Elise Rochefort a évoqué pour nous les controverses officielles sur l'emploi du temps de Dick Cheney le 11 septembre 2001. Peter Dale Scott, diplomate canadien devenu professeur à l'Université Berkeley, en Californie, a prétendu documenter le contexte de cette affaire explosive. Et voici les thèses qu'il a défendues, accompagnées de leurs critiques, bien entendu...

Peter Dale Scott (né en 1929) représente une figure intellectuelle singulière et complexe dans le paysage académique nord-américain. Son profil atypique est essentiel pour comprendre la nature de ses travaux sur les attentats du 11 septembre 2001. Canadien d'origine, il a d'abord suivi une carrière de diplomate pour le Canada (1957-1961), participant notamment aux Assemblées générales des Nations Unies.
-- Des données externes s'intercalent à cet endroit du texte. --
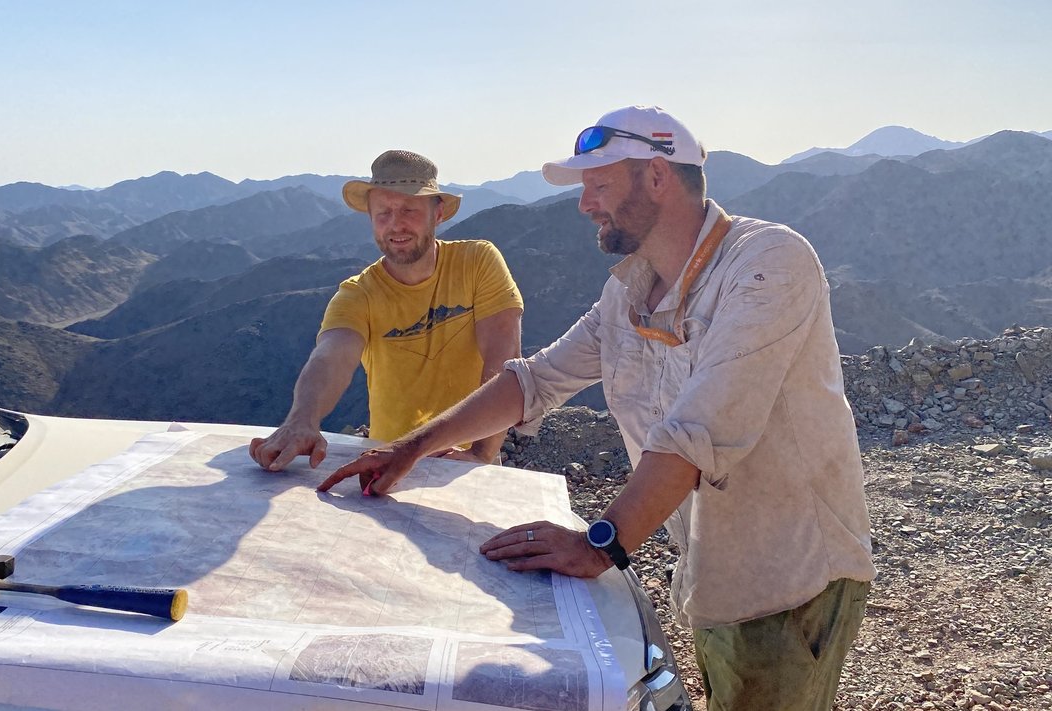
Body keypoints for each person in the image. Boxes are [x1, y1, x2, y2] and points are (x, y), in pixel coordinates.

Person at [318, 106, 876, 710]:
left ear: (657, 177)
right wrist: (412, 448)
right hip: (713, 569)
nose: (585, 205)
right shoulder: (631, 290)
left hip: (791, 576)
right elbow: (534, 382)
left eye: (599, 185)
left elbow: (698, 429)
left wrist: (601, 544)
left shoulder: (768, 262)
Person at [249, 149, 523, 471]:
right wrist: (302, 419)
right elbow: (330, 357)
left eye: (409, 210)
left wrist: (480, 454)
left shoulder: (478, 263)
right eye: (383, 213)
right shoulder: (358, 294)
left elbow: (503, 354)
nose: (396, 225)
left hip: (465, 463)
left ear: (439, 213)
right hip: (386, 461)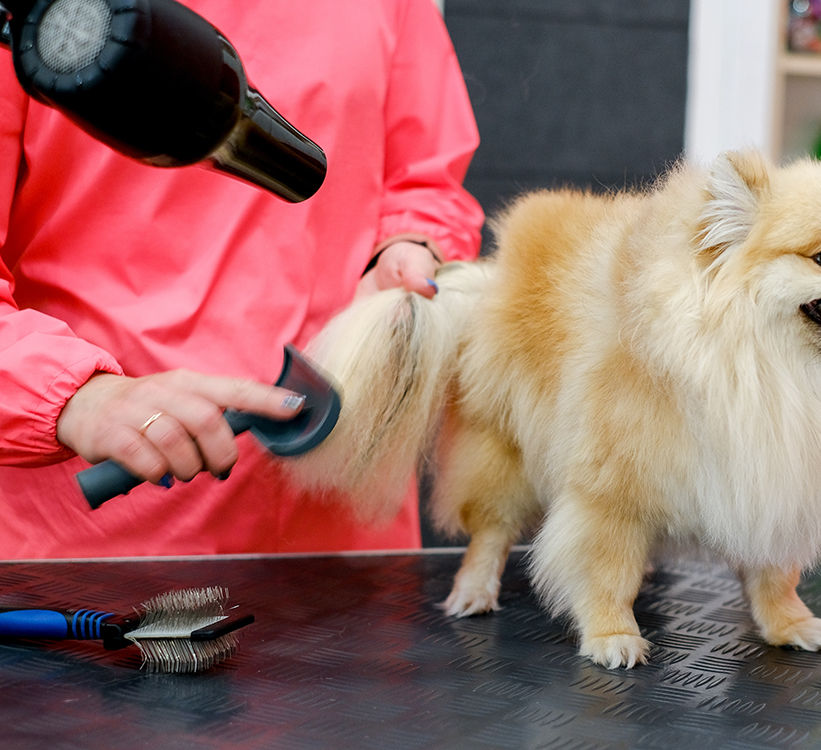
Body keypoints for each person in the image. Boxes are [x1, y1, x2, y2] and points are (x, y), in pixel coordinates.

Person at [0, 0, 484, 558]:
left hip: (342, 536)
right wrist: (74, 396)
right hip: (100, 547)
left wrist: (407, 247)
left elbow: (424, 180)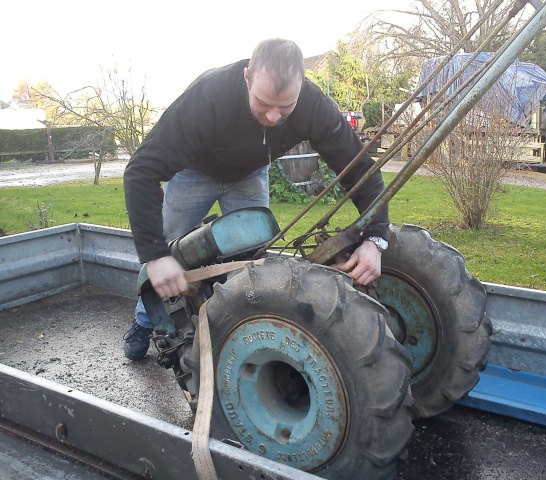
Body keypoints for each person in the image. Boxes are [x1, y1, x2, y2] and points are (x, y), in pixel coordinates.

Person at [122, 38, 390, 361]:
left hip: (249, 175)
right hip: (195, 172)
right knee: (169, 253)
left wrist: (375, 239)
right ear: (247, 77)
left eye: (285, 107)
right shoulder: (209, 96)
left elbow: (360, 169)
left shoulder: (311, 104)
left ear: (301, 87)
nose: (274, 117)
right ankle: (144, 320)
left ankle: (238, 333)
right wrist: (154, 255)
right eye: (263, 103)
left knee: (250, 259)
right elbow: (140, 171)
Par la suite, il a embrassé une carrière académique, devenant Professeur Émérite de littérature anglaise à l'Université de Californie, Berkeley, où il a enseigné pendant près de trois décennies.
Scott est également un poète reconnu, lauréat du prestigieux Lannan Literary Award en 2002. Ce double statut de "poète-chercheur" (poet-scholar) est fondamental. Il n'aborde pas la science politique de manière conventionnelle, bien qu'il ait étudié à l'Institut d'Etudes Politiques. Son approche de l'histoire contemporaine s'apparente à une herméneutique : il traite les événements politiques comme des textes dont le sens manifeste dissimule une signification plus profonde et souvent réprimée.
Ses travaux de non-fiction, qui incluent des ouvrages influents tels que Cocaine Politics: Drugs, Armies, and the CIA in Central America (1991) et Deep Politics and the Death of JFK (1993), se concentrent sur ce qu'il identifie comme les "critiques de la politique profonde et de la politique étrangère américaine". Son engagement critique est ancien, marqué par sa participation à la "Writers and Editors War Tax Protest" contre la guerre du Vietnam dès 1968. C'est dans ce contexte que s'inscrit son livre majeur sur les attentats de 2001 : The Road to 9/11: Wealth, Empire, and the Future of America (2007).

Le cadre conceptuel : comprendre la « politique profonde » (Deep Politics)
Pour analyser les thèses de Peter Dale Scott sur le 11/9, il est impératif de d'abord maîtriser le lexique conceptuel qu'il a développé et popularisé. Une revue académique de son œuvre note que le lecteur pourrait être "rebuté" par sa terminologie spécifique, mais celle-ci est la clé de son analyse.

« Politique profonde » (Deep Politics) et « parapolitique »
Le concept central de Scott est la "politique profonde" (Deep Politics). Il la définit comme "l'étude de toutes ces pratiques et arrangements politiques, délibérés ou non, qui sont habituellement réprimés dans le discours public plutôt que reconnus". Il s'agit d'un "système politique profond" qui opère en parallèle du système politique public et constitutionnel.
La "parapolitique" (Parapolitics) est une composante de ce système. Scott la définit comme "un système ou une pratique politique dans lequel la responsabilité est consciemment diminuée". Cela inclut les opérations "plausiblement déniables" (plausibly deniable), où la responsabilité des actes est intentionnellement obscurcie, souvent par l'utilisation d'intermédiaires ou d'opérations secrètes.
Le Courrier a abordé cette question récemment en évoquant les opérations secrètes américaines et leur classification.

L'« État Profond » (Deep State) et l'« Overworld »
Scott est l'un des premiers universitaires à avoir appliqué le concept d'« État profond » (Deep State) – un terme emprunté au contexte turc pour décrire des réseaux de sécurité clandestins – à la structure du pouvoir américain.